The Insolvency and Bankruptcy Code promised to democratize distressed asset acquisition when it launched in 2016. A decade later, four conglomerates control nearly 25% of all admitted claims under the corporate insolvency resolution process.

Adani, JSW, Reliance, and Tata acquired companies representing approximately ₹3.25 trillion of the total ₹13 trillion in admitted claims as of December 2025, according to the LiveMint analysis. The concentration sits awkwardly against the IBC’s original pitch of creating a competitive marketplace for distressed assets.

The regulatory design included provisions meant to prevent concentration. Section 29A of the IBC bars connected persons and willful defaulters from bidding [VERIFY]. The committee of creditors must evaluate resolution plans on commercial viability, not bidder identity. Yet the math tells a different story.

What emerges from this data is a tale of two markets. The IBC created liquidity in distressed assets, processing cases that might have lingered in courts for decades. But it also created scale advantages that favor players with deep balance sheets and established relationships with creditor institutions.

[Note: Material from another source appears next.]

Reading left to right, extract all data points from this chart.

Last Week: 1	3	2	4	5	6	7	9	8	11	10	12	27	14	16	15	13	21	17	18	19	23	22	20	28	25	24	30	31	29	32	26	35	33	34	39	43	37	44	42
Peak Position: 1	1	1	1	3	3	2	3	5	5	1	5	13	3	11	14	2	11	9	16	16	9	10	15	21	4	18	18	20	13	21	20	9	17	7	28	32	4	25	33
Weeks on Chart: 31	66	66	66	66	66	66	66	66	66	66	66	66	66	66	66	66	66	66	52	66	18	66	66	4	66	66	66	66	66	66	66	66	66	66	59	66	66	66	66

Large conglomerates can structure complex bids, absorb integration costs, and navigate lengthy approval processes. Smaller bidders often lack the financial engineering capacity or risk tolerance for multi-thousand-crore acquisitions with uncertain timelines. The result is a functional market that operates within a narrow participant base.

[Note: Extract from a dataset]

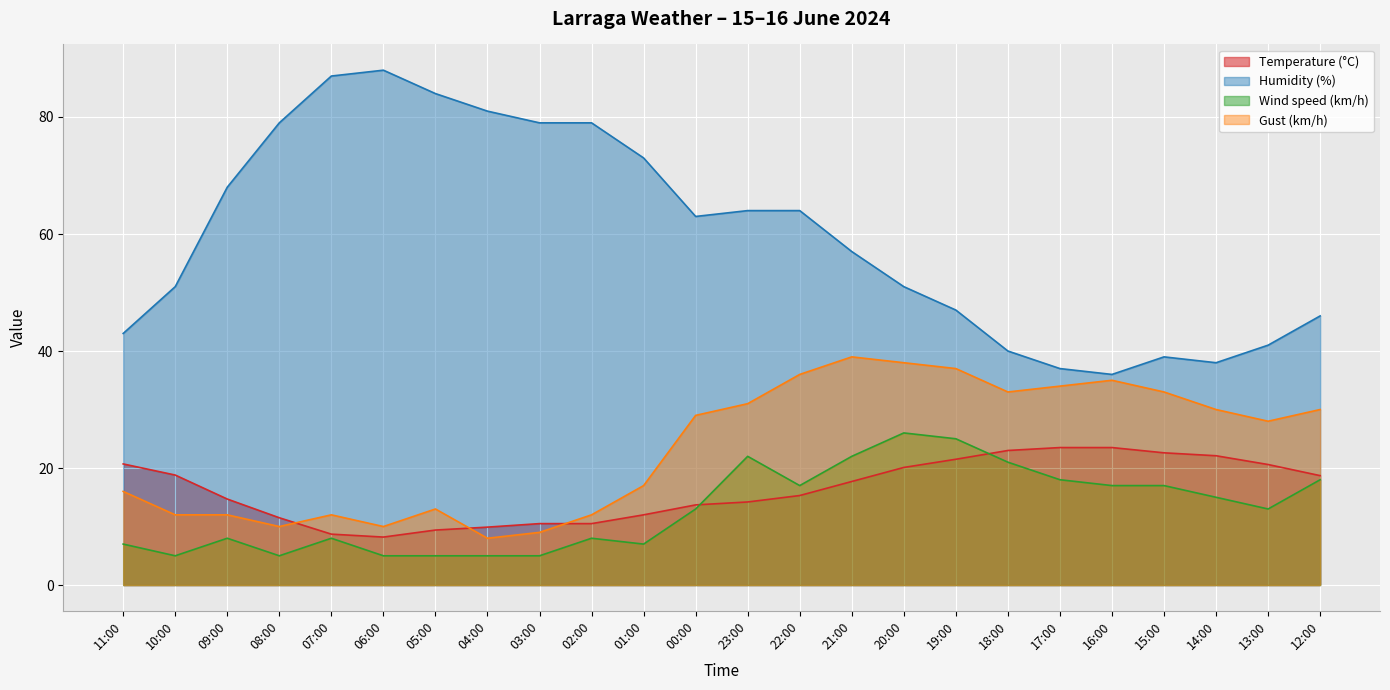

What are all the series names shown in the legend?

Temperature (°C), Humidity (%), Wind speed (km/h), Gust (km/h)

The concentration raises questions about the broader policy objective. If the IBC was meant to maximize recovery for creditors, the numbers suggest success. If it was meant to redistribute industrial assets more broadly, the evidence points elsewhere. Four groups now control assets that were previously scattered across dozens of independent companies.

From a governance perspective, this consolidation creates new oversight challenges. These conglomerates are adding distressed companies with existing compliance gaps, legacy liabilities, and operational issues. The acquired entities often require significant governance overhauls, new board structures, and risk management systems.

My Boardroom Takeaway: Directors at acquiring companies should scrutinize post-acquisition governance integration plans more closely. The IBC process may clear legal hurdles, but it doesn’t address underlying compliance weaknesses or cultural mismatches. Nomination committees might consider whether boards have adequate expertise to oversee rapid inorganic expansion, particularly when acquired assets come with historical governance deficits. The concentration trend suggests these integration challenges will only multiply.